In Hermann entsteht der Traum, durch einen großen Gewinn im Spiel alles besser zu machen. Dann wäre er kein Außenseiter mehr! Letztendlich treibt ihn das in den Wahn und in den Tod.
Wie würden Sie den Wertekanon dieser Gesellschaft beschreiben?

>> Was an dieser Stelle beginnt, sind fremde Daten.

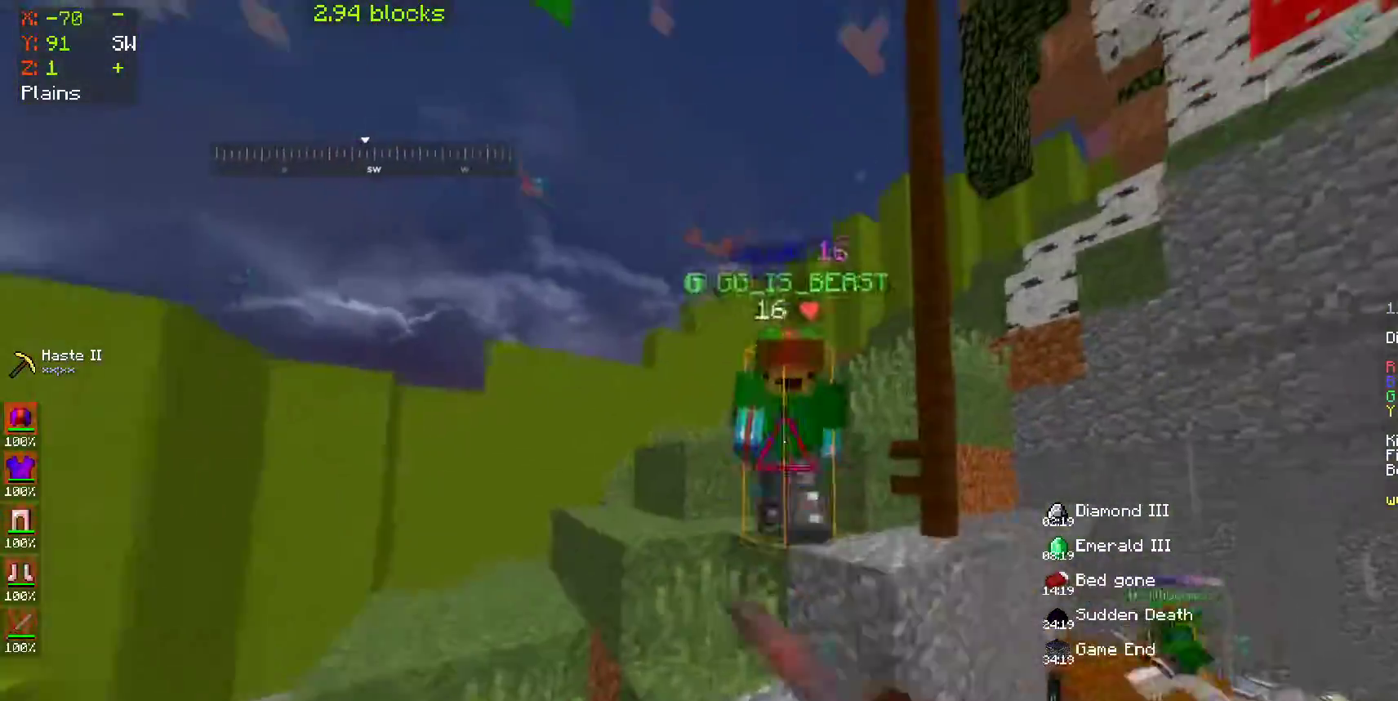
{"keys": ["a", "w"], "mouse": ["left"], "events": [[50, "mouse_left", "down"], [100, "mouse_left", "up"], [150, "a", "down"], [150, "mouse_left", "down"], [250, "mouse_left", "up"], [300, "mouse_left", "down"], [400, "mouse_left", "up"], [450, "mouse_left", "down"]]}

Es ist sicherlich kein Zufall, wie die Oper beginnt: Nämlich auf den repräsentativen öffentlichen Plätzen von St. Petersburg, wo die bürgerliche Gesellschaft flaniert und einen schönen Maitag genießt. Wo Kinder in Zucht und Ordnung gedrillt werden. In diesem Kontext stellt uns Tschaikowsky Hermann zum ersten Mal vor. Als Kontrast zu dieser Welt. Diese Gesellschaft lebt vor allem davon, sich eine Ordnung geschaffen zu haben, die extrem hierarchisch ist. Das sieht man eben an der Kindererziehung an ganz vielen Stellen in der Oper. Auch an der Art, wie Lisa erzogen wird. Da gibt es eine Gouvernante, die sie zurechtweist. Und auch ihre Großmutter, die alte Gräfin, maßregelt sie in ihrer einzigen gemeinsamen Szene – in einem Befehlston, der erschreckend ist. In dieser Gesellschaft hat man sich zu funktionieren, sich einzufügen. Nur so ist man erfolgreich und kann zu Wohlstand kommen. Dieser Kontrast macht Hermann spannend, aber lässt ihn auch verzweifeln.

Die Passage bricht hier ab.